A proliferação mundial de categorias diagnósticas
Os números dos Manuais de Diagnóstico e Estatística das Perturbações Mentais (DSM), publicados pela Associação Americana de Psiquiatria (APA), servem como base à prática psiquiátrica. Enquanto no DSM-II, publicado em 1968, constata-se a presença de 180 transtornos, doze anos depois, em 1980, a divulgação do DSM-III escancara a existência de 292 doenças, índices que, em 1994, com a quarta edição, ultrapassam as 350 categorias diagnósticas. Em maio de 2013, surge o DSM-V, que cataloga 450 transtornos mentais.
A lista de remédios do Hospital de Custódia e Tratamento Psiquiátrico de Taubaté
No ano de 2015, em uma única semana, eram distribuídas 3978 cápsulas de psicofármacos via oral no HCTP de Taubaté, interior do estado de São Paulo (destaca-se a prescrição de Risperidona, com 469 pílulas/semana, que é um antipsicótico). No que concerne à ingestão da medicação clínica, em 7 dias, o consumo era de 1499 pílulas; o medicamento mais ingerido naquele ano era o Captopril (469 cápsulas), usado no tratamento de hipertensão, insuficiência cardíaca, dentre outros. No que tange à medicação SOS (contenção), a substância mais usada era o Fenergan (75 ampolas no mês de abril). Já no que se refere à medicação injetável (uso contínuo), o mais utilizado era o Haldol Decanoato, com 180 ampolas injetadas no mês de fevereiro.

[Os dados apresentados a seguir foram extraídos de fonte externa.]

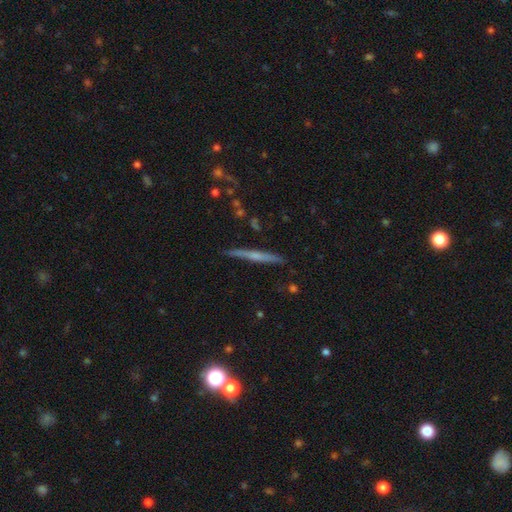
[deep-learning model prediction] Smooth or featured? featured or disk (60%)
Edge-on disk? yes (97%)
Edge-on bulge? rounded (51%)
Merging? none (87%)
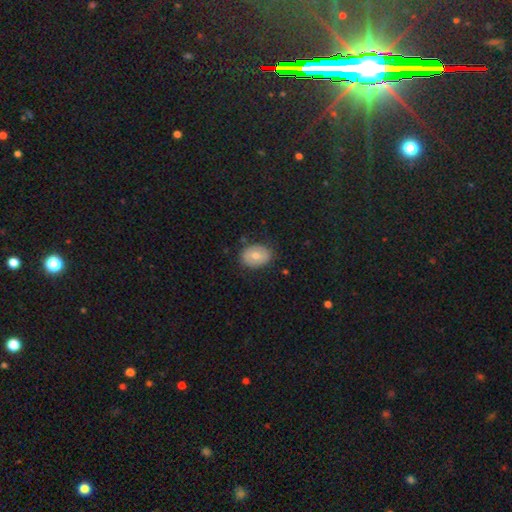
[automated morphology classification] This appears to be a smooth galaxy with no disk features (66%) that is in between round and cigar-shaped (62%). Merging: none (80%).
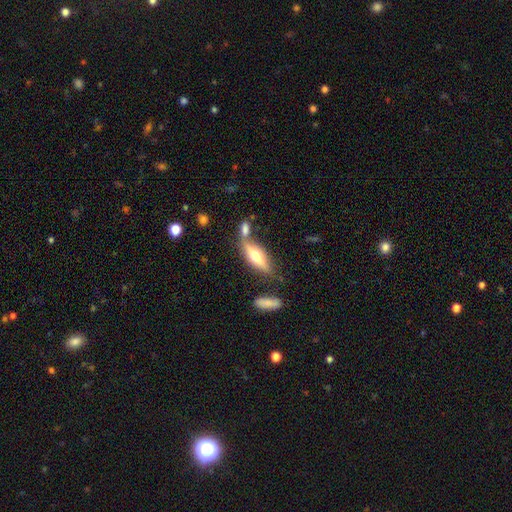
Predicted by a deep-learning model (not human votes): Morphology: type=smooth (52%); roundness=in between (49%, tied with cigar-shaped); merging=none (55%).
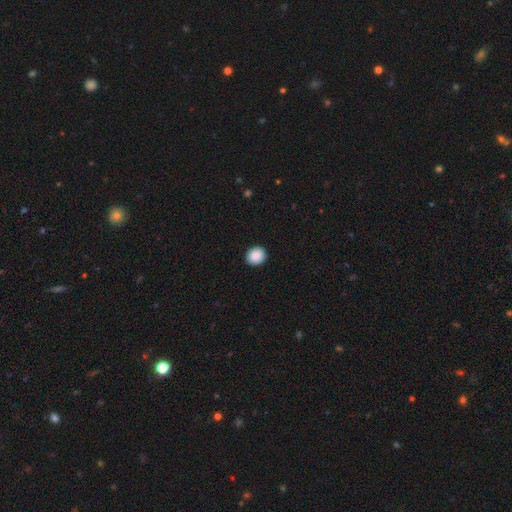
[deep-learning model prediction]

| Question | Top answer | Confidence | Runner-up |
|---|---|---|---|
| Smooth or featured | smooth | 90% | star or artifact (8%) |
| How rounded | round | 86% | in between (13%) |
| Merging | none | 92% | minor disturbance (5%) |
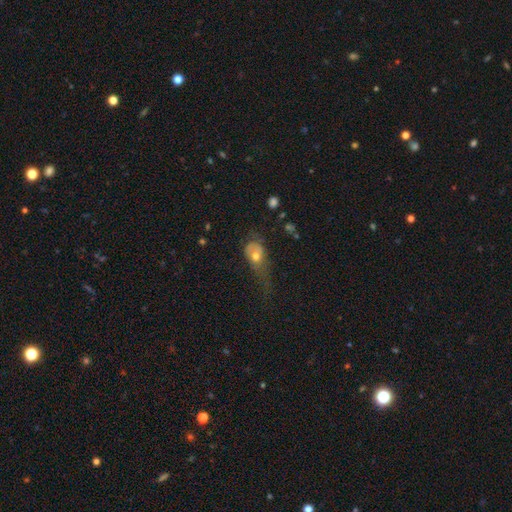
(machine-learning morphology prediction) Smooth or featured? Predicted: smooth (p=0.61). How rounded? Predicted: in between (p=0.69). Merging? Predicted: major disturbance (p=0.55).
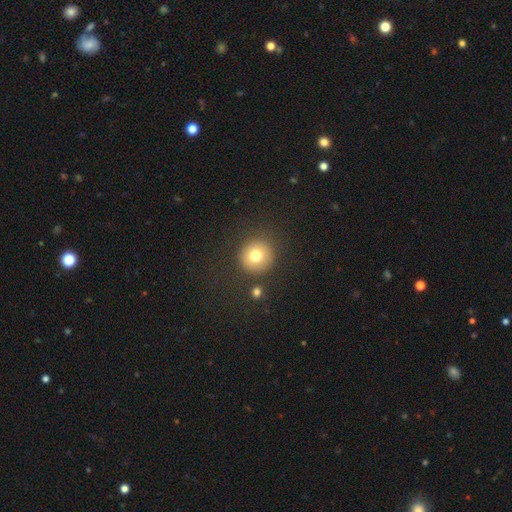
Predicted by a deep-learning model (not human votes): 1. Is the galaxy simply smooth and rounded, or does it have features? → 76% smooth, 12% star or artifact, 12% featured or disk.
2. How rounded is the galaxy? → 94% round, 5% in between, 1% cigar-shaped.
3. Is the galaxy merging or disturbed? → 85% none, 7% minor disturbance, 4% major disturbance, 4% merger.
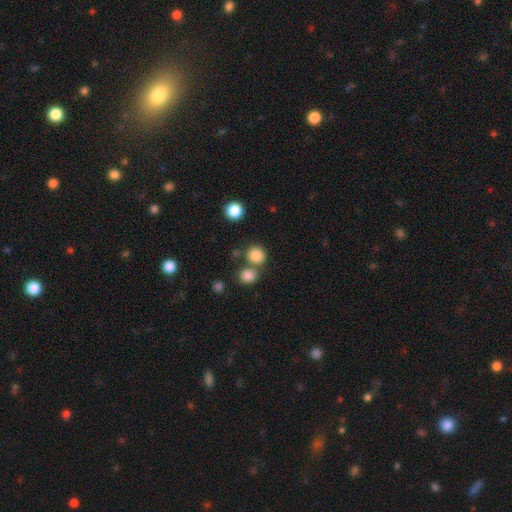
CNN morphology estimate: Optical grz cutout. It shows a smooth galaxy with no disk features (84%) that is round (83%). Merging: none (62%).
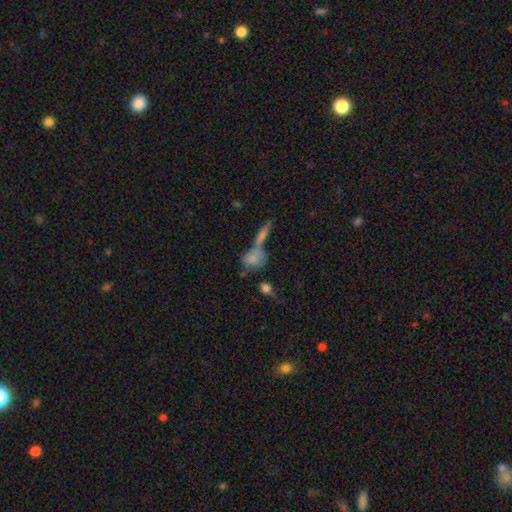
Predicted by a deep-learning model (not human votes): The model was most divided on "merging": merger: 43%, none: 39%, minor disturbance: 12%, major disturbance: 7%. Remaining: smooth or featured — smooth (71%); how rounded — in between (45%).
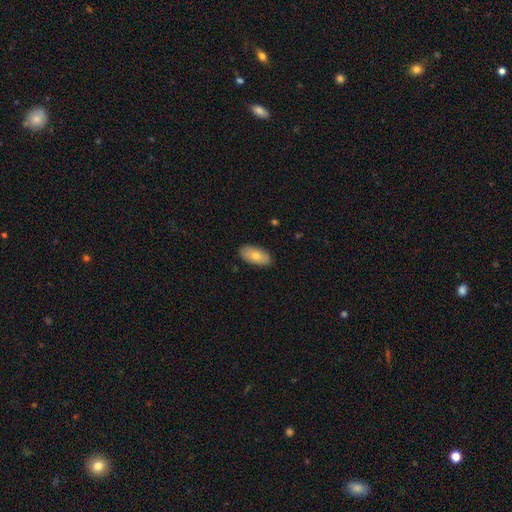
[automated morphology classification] A smooth galaxy with no disk features (73%) that is in between round and cigar-shaped (93%).

Vote fractions:
- Smooth or featured? smooth: 73% / featured or disk: 21% / star or artifact: 6%
- How rounded? in between: 93% / cigar-shaped: 3% / round: 3%
- Merging? none: 87% / minor disturbance: 10% / major disturbance: 2% / merger: 1%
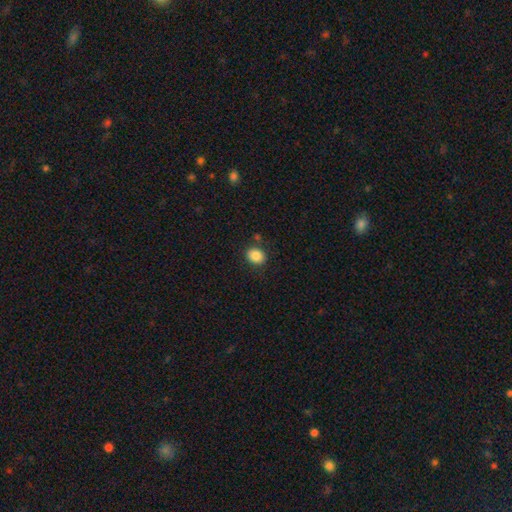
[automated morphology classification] A smooth galaxy with no disk features (87%) that is in between round and cigar-shaped (53%). Merging: none (82%).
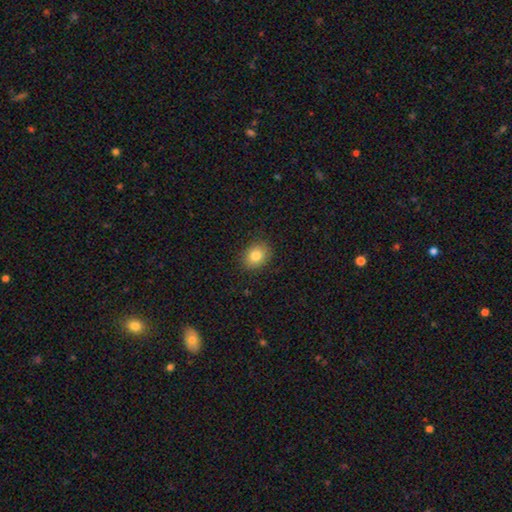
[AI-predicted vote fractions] The model was most divided on "how rounded": round: 50%, in between: 49%, cigar-shaped: 1%. More confident: merging — none (88%); smooth or featured — smooth (82%).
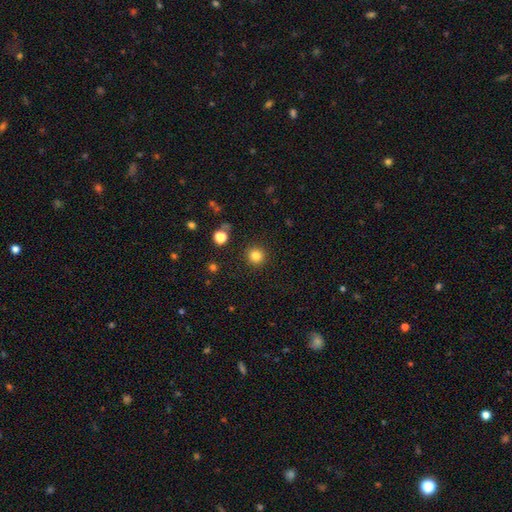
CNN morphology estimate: Smooth or featured?
  - smooth: 83% *
  - star or artifact: 12%
  - featured or disk: 5%
How rounded?
  - round: 94% *
  - in between: 5%
  - cigar-shaped: 1%
Merging?
  - none: 91% *
  - minor disturbance: 6%
  - major disturbance: 2%
  - merger: 1%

Hospital de Custódia e Tratamento Psiquiátrico de Taubaté. Foto: Folha de São Paulo


Se ao menos originalmente havia uma adequação formal entre a estrutura do manicômio judiciário e as figuras que ele se propunha a abrigar - um semi-hospício ou semi-prisão para semi-loucos ou semi- criminosos, essa adequação formal foi, entretanto, desaparecendo ao longo do século XX e, hoje, nos encontramos frente a um semi-hospício ou semi-prisão que recebe indivíduos considerados doentes mentais.
(S. Carrara, A história esquecida: os manicômios judiciários no Brasil)

O corpo é a base orgânica sobre a qual incidem as mais variadas tecnologias de poder e controle. Em instituições como prisões e manicômios, a administração de pílulas e injetáveis possibilita a modulação neuroquímica dos corpos – a produção de corpos flexíveis –, que ora caminham por corredores escuros em alta velocidade; ora rastejam e babam por pavilhões lotados, com os dedos das mãos enrijecidos e retorcidos; ou que simplesmente dormem.